African-American women with breast cancer are more likely than Caucasian women to present with late stage, higher grade tumors, according to a report in the July 9th advance edition of Cancer.

Previous epidemiological studies have shown that breast carcinomas in African-American women present with have more aggressive characteristics than do breast carcinomas in Caucasian women, the authors explain.

Dr. Gloria J. Morris and associates from Thomas Jefferson University Hospital in Philadelphia compared pathology data, nuclear grade, Ki-67, c-erb-B2, and p53 expression in tumors from 2230 African-American and Caucasian women diagnosed with breast cancer between 1995 and 2002.

A greater percentage of African-American than Caucasian women presented with advanced stage tumors (stages III/IV), the authors report, and African-American women were more likely than Caucasian women to present with a higher histologic grade.

Estrogen receptor positivity was less common among African-American patients than among Caucasian patients, but progesterone receptor positivity did not differ between the groups.

Ki-67 and p53 expression was significantly higher in tumors from African-American women, the researchers note. Expression of c-erb-B2, p21, and bcl-2 did not differ between African-American and Caucasian women.

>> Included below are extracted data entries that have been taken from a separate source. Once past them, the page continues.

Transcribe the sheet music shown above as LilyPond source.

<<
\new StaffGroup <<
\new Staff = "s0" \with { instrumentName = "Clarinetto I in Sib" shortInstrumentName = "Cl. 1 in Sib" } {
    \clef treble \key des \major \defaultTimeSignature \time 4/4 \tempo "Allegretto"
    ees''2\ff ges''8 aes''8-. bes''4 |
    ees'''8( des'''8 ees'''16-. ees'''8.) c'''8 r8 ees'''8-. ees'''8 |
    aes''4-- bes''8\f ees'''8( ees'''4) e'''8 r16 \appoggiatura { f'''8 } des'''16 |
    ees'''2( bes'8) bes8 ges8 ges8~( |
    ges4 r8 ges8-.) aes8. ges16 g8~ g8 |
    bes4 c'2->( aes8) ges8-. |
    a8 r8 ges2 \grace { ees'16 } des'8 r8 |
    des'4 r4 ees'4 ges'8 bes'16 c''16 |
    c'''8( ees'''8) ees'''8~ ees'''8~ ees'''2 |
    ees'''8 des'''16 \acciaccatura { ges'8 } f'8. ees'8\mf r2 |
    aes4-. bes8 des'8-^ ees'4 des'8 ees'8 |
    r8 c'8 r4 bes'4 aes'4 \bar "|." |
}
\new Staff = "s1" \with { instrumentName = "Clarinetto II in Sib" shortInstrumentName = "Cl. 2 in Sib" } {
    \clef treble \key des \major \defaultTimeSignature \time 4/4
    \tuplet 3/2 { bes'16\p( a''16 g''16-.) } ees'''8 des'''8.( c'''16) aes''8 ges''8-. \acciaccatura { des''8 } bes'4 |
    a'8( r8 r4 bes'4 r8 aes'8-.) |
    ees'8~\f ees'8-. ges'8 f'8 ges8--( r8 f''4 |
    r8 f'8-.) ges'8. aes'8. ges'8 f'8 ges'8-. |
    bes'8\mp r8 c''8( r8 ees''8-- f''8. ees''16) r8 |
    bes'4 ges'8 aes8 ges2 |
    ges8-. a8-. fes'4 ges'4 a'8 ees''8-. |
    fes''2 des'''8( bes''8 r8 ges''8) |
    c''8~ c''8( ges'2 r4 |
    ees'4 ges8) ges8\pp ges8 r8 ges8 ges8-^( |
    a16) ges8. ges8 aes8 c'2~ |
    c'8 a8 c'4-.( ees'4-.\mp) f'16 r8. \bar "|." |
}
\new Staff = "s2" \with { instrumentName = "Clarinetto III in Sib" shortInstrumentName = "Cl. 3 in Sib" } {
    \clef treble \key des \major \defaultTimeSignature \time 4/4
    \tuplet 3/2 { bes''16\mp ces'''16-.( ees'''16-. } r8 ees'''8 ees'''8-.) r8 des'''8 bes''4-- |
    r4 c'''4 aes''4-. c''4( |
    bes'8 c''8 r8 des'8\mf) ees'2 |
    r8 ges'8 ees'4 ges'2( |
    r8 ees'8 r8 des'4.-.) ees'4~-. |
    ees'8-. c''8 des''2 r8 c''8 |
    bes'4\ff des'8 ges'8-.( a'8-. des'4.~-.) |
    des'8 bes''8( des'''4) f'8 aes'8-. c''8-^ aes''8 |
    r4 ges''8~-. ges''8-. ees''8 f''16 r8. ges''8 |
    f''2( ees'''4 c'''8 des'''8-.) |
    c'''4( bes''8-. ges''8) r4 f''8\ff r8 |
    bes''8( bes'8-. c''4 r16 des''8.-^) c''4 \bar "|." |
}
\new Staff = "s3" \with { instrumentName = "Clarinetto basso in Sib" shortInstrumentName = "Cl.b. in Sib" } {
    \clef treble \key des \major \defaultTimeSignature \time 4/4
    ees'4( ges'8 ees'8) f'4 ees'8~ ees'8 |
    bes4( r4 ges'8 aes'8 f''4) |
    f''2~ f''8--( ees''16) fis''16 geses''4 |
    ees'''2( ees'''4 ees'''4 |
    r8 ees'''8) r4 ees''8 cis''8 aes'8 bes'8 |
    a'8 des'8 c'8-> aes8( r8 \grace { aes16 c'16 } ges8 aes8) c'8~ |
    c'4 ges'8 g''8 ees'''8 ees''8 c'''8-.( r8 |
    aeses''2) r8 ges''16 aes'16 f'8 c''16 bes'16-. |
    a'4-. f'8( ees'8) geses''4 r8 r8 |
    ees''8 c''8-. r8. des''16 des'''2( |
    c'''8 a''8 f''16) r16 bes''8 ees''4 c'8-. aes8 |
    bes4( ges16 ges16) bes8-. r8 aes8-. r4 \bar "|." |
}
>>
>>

The aggressive triple-negative (basal-like, negative for estrogen receptors, progesterone receptors, and HER-2) phenotype was twice as common among African-American women (20.8%) than among Caucasian women (10.4%).

Survival was lower among African-American women, especially among those with Ki-67-positive tumors, the report indicates.

“These data are consistent with other large population-based studies of racial differences in breast carcinoma presentation at the time of diagnosis,” the investigators write.

“Comprehensive genomic expression profiling studies that compare mRNA arrays from tumors matched with regard to clinical characteristics but from patients of different ethnic backgrounds will become extremely valuable in defining (a) unique set(s) of genes that may drive tumor growth in 1 patient population more than another,” the authors conclude. “More future studies identifying differences in gene expression will help to target and enhance treatments more specifically.”